OAuth2 Proxy TLS Handshake Error

Description

There is a known issue where the cray-oauth2-proxies-customer-management-ingress pod experiences TLS handshake errors that prevent proper SSL/TLS communication. These errors manifest as “bad record MAC” messages in the pod logs. They can impact authentication and access to services through the customer management ingress.

The issue appears to be related to corrupted TLS state or configuration within the pod, and can be resolved by restarting the affected pod.

Symptoms

  • The cray-oauth2-proxies-customer-management-ingress pod shows TLS handshake errors in the logs.

  • Users may experience authentication issues or timeouts when accessing services through the customer management ingress.

  • The pod logs contain repeated error messages similar to the following:

    2025/10/27 15:48:28 http: TLS handshake error from 10.44.0.0:6875: local error: tls: bad record MAC
    2025/10/27 15:48:28 http: TLS handshake error from 10.44.0.0:20520: local error: tls: bad record MAC
    2025/10/27 15:48:28 http: TLS handshake error from 10.44.0.0:27668: local error: tls: bad record MAC
    2025/10/27 15:48:28 http: TLS handshake error from 10.44.0.0:14785: local error: tls: bad record MAC
    2025/10/27 15:48:28 http: TLS handshake error from 10.44.0.0:18512: local error: tls: bad record MAC
    

Solution

  1. (ncn-mw#) Identify the affected pod name.

    kubectl get pods -n services | grep cray-oauth2-proxies-customer-management-ingress
    

    Example output:

    cray-oauth2-proxies-customer-management-ingress-5f85bd6d44sqsnj   1/1     Running   0   2d
    
  2. (ncn-mw#) Delete the affected pod to force a restart.

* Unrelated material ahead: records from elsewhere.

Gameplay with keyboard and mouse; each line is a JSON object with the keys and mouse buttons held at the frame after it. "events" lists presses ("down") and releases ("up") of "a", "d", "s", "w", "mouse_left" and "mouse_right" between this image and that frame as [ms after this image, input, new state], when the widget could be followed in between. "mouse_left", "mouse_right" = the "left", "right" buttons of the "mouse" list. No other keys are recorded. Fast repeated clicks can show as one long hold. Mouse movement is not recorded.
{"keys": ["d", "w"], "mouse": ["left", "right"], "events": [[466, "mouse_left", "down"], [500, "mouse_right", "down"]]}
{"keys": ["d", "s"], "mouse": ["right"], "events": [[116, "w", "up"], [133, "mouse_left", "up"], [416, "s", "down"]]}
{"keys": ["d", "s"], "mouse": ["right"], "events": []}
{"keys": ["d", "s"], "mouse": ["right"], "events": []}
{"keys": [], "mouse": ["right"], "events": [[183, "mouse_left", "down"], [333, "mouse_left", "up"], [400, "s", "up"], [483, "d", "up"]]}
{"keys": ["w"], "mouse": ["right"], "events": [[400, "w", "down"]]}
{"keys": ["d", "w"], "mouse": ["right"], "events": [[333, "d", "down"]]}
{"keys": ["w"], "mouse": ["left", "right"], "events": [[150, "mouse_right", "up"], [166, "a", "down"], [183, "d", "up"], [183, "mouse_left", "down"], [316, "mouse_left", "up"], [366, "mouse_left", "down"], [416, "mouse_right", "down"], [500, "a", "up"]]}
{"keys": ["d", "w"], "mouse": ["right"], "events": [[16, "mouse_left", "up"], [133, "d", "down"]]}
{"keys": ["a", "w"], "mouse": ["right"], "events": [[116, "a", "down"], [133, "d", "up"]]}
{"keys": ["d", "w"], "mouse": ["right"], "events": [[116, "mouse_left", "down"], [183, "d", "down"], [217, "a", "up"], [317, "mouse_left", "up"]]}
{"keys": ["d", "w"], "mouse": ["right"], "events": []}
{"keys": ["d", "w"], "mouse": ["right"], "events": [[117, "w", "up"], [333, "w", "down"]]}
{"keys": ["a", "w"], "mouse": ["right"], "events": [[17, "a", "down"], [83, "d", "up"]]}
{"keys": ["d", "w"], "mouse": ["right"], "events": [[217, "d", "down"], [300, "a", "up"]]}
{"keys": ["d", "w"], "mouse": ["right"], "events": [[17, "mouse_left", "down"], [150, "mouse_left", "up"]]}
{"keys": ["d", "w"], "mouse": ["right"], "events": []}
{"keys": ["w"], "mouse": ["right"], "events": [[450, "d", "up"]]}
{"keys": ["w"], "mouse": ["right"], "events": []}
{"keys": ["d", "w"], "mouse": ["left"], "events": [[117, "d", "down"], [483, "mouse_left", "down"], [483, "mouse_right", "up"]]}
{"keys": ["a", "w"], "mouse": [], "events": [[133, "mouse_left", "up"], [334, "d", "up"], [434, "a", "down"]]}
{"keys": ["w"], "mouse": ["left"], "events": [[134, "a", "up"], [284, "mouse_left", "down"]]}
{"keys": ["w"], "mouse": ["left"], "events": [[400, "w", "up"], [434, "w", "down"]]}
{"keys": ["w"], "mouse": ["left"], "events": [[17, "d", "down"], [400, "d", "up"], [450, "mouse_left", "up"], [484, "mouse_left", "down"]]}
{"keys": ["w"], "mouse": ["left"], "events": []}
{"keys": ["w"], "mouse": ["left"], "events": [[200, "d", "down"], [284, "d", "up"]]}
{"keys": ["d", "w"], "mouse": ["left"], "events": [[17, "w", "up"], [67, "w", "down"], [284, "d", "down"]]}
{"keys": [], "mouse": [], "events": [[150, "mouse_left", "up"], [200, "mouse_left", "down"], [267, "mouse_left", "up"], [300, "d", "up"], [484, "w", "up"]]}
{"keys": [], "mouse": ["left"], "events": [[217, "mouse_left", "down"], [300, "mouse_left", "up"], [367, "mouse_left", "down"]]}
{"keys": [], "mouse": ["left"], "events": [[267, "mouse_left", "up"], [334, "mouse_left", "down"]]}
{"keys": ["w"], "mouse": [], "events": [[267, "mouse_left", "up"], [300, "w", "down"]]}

    kubectl delete pod cray-oauth2-proxies-customer-management-ingress-5f85bd6d44sqsnj -n services
    

    Example output:

    pod "cray-oauth2-proxies-customer-management-ingress-5f85bd6d44sqsnj" deleted
    
  3. (ncn-mw#) Verify that a new pod has been created and is running properly.

    kubectl get pods -n services | grep cray-oauth2-proxies-customer-management-ingress
    

    Example output:

    cray-oauth2-proxies-customer-management-ingress-5f85bd6d44xyz123   1/1     Running   0   30s
    
  4. (ncn-mw#) Monitor the new pod logs to confirm the TLS handshake errors have been resolved.

    kubectl logs cray-oauth2-proxies-customer-management-ingress-5f85bd6d44xyz123 -n services
    

The pod restart will clear any corrupted TLS state and restore normal functionality. The Kubernetes deployment will automatically create a new pod to replace the deleted one.